Academy finances: Important lessons to learn

I recently worked with the BBC Panorama programme on an investigation into procurement practices and related party transactions at the Bright Tribe multi-academy trust (MAT). The programme was aired earlier this month. Jon Richards, national secretary for education at UNISON writes in SecEd.

UNISON first became aware of Bright Tribe in the summer of 2015 when our Essex branch noted that the MAT was proposing to outsource staff at their Colchester Academy to different private companies.

One of our branch representatives noticed that the private companies were all registered at the same address, so our forensic researcher took a deep dive into their accounts and other financial records.

Bright Tribe was instructed to make changes and the EFA wrote a report outlining its investigation into Bright Tribe, its findings and recommendations – a report which was later made public. 

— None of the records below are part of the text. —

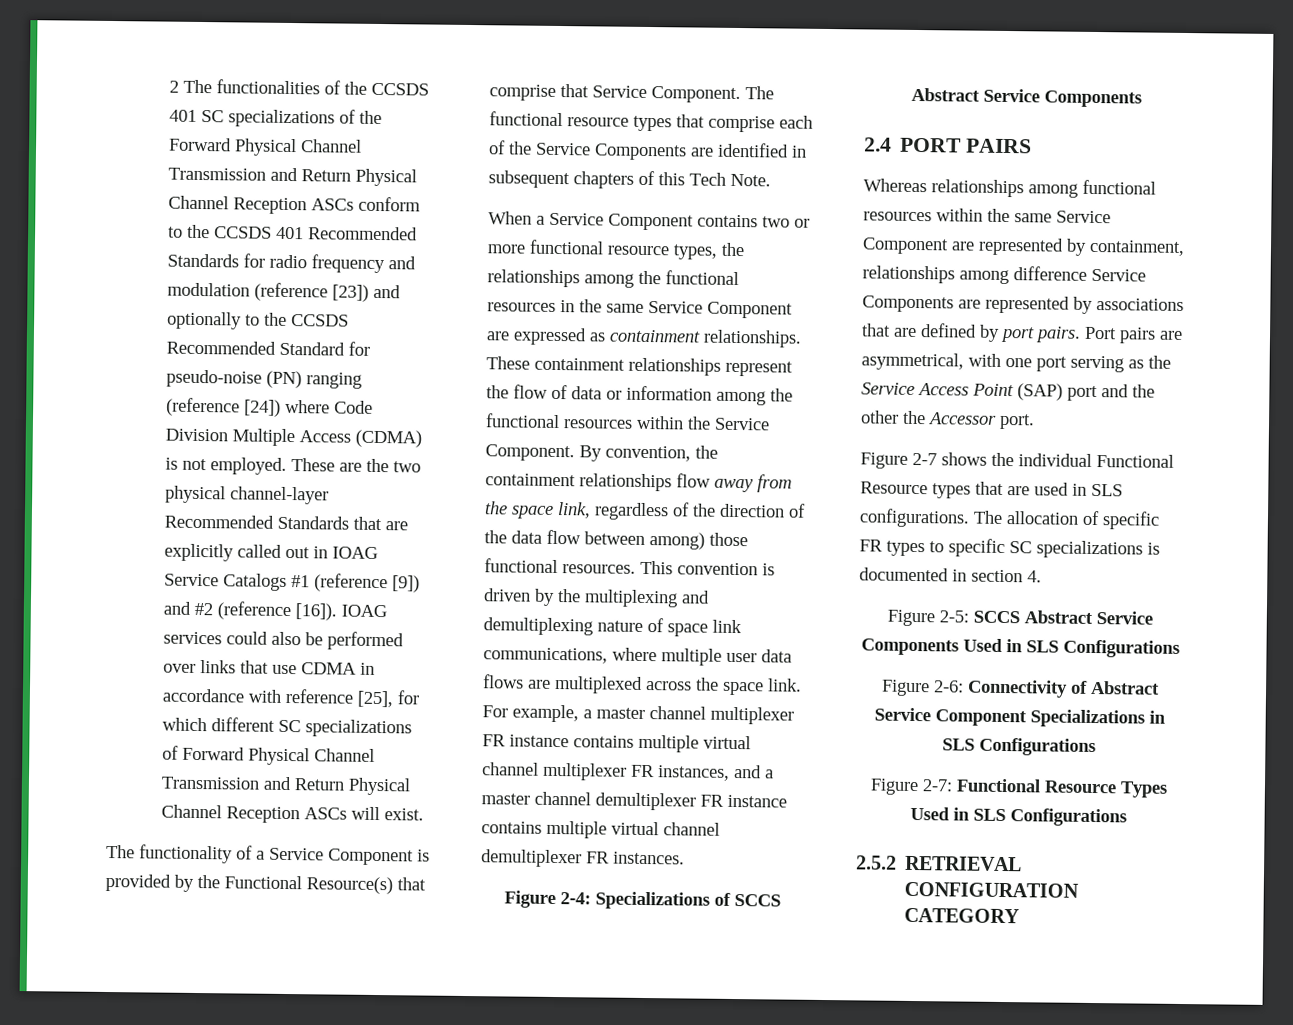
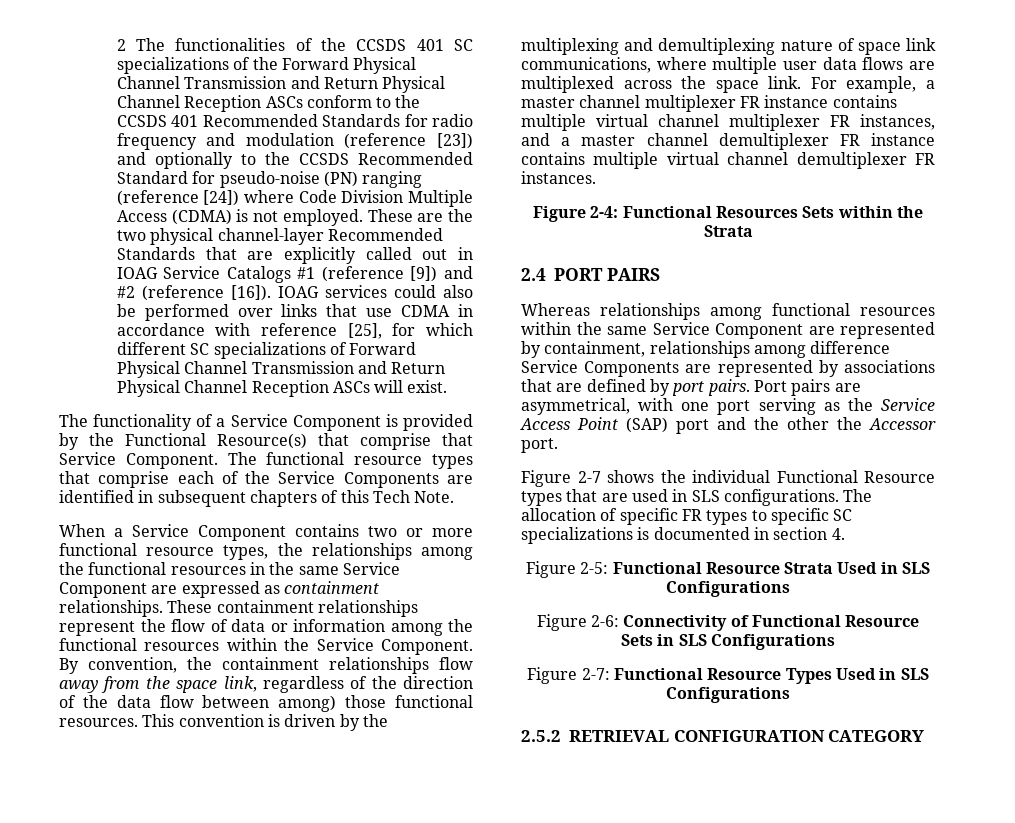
[594,891,781,910] [910,87,1142,108] Specializations of SCCS Abstract Service Components -> [622,206,923,218] [703,225,753,237] Functional Resources Sets within the Strata
[973,610,1153,625] [860,638,959,656] SCCS Abstract Service Components -> [612,562,834,574] Functional Resource Strata
[1090,680,1160,695] [873,707,1145,728] Abstract Service Component Specializations -> [751,615,920,627] [621,634,654,646] Functional Resource Sets

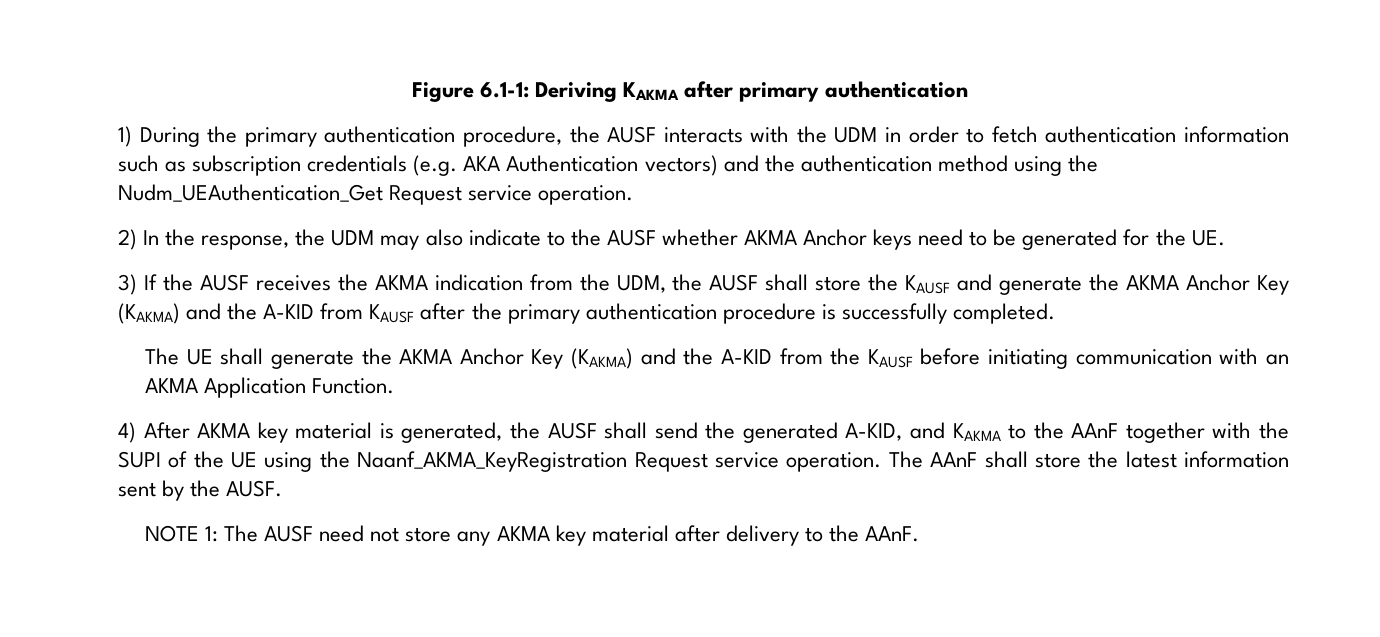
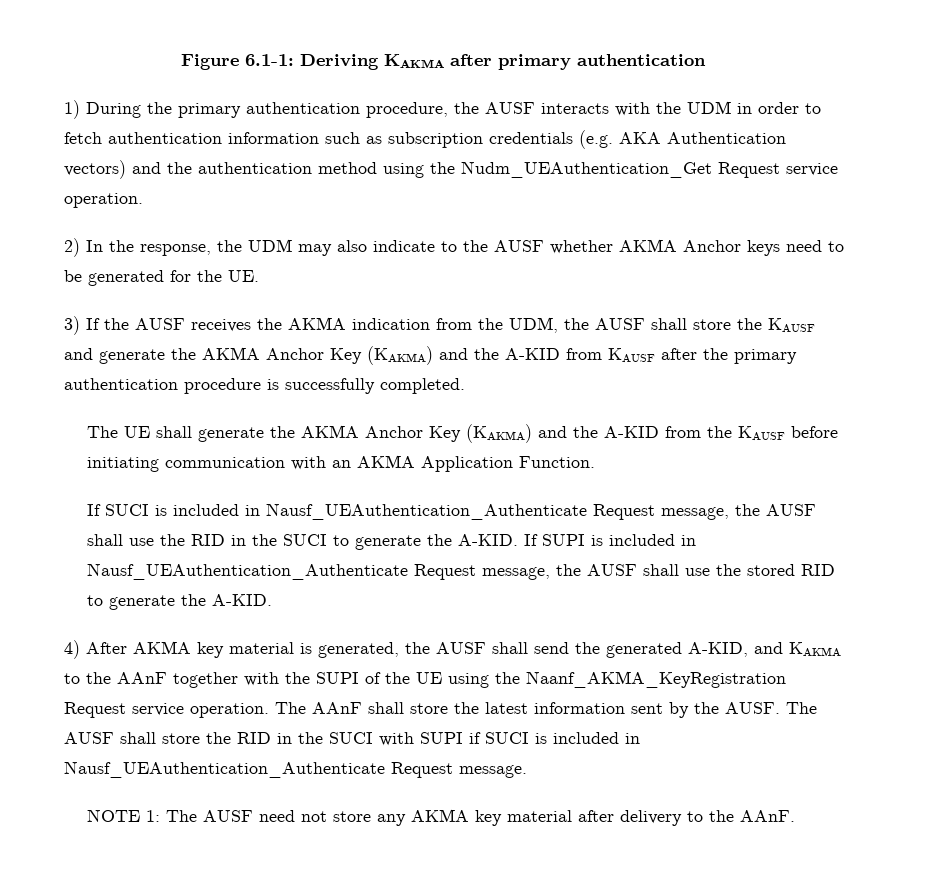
(395, 386) none -> [87,503,817,520] [87,534,697,550] [87,563,836,580] [87,594,273,610] // If SUCI is included in Nausf_UEAuthentication_Authenticate Request message, the AUSF shall use the RID in the SUCI to generate the A-KID. If SUPI is included in Nausf_UEAuthentication_Authenticate Request message, the AUSF shall use the stored RID to generate the A-KID.
(283, 488) none -> [785,702,817,714] [63,732,640,746] [63,761,527,778] The AUSF shall store the RID in the SUCI with SUPI if SUCI is included in Nausf_UEAuthentication_Authenticate Request message.

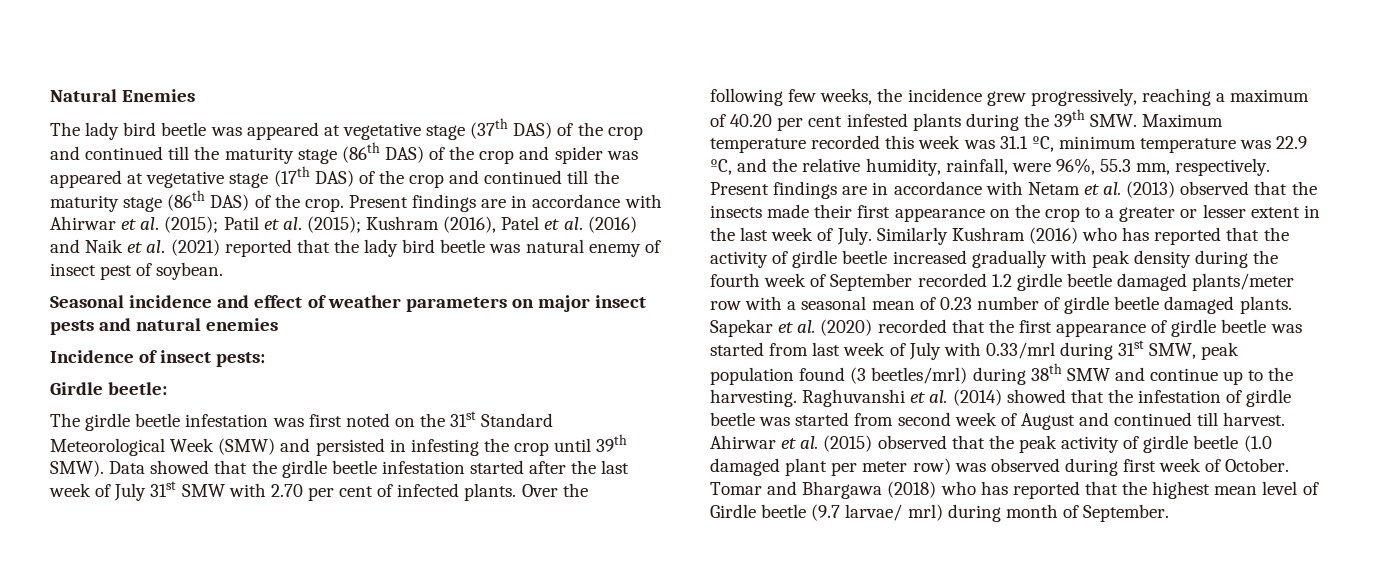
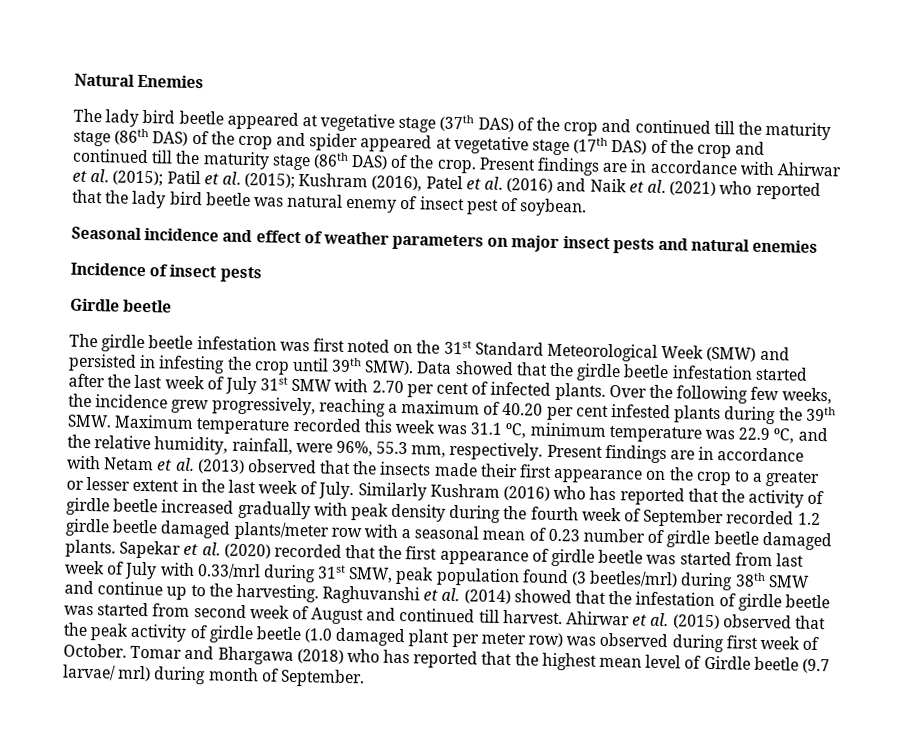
[210,127,242,136] was -> (224, 117) none
[606,151,638,160] was -> (359, 142) none
(220, 247) none -> [719,181,753,195] who
[216,352,266,367] [50,382,168,395] pests: // Girdle beetle: -> [219,266,262,283] [70,298,173,313] pests // Girdle beetle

Then, amazingly, Bright Tribe was awarded £1 million by the government to expand in the North East, although it has since pulled out of the project – you definitely need to see the Panorama for more details about that…

Founder Mr Michael Dwan left Bright Tribe MAT earlier this year and the trust is now under new leadership after new trustees were appointed in July. They have commissioned independent investigations to “ensure value for money, transparency, good governance and oversight”.

While we wait for the outcome of these investigations, there are lessons to be learned across the academy system and many questions to be answered covering the system of financial governance and accountability for MATs.

Does the EFA – now the Education and Skills Funding Agency – have the resources or indeed the will and political backing to ensure that MAT finances are rigorously checked to ensure that public money is being used properly?

Since the programme, UNISON and Panorama have been inundated by people telling us similar stories. Clearly this doesn’t mean that every MAT has questionable financial operations, nor does it mean that maintained schools are all innocent. However, with the amount of public money at stake and with resources so tight for schools, we can’t afford to let large sums of public money be diverted away from funding our children’s education.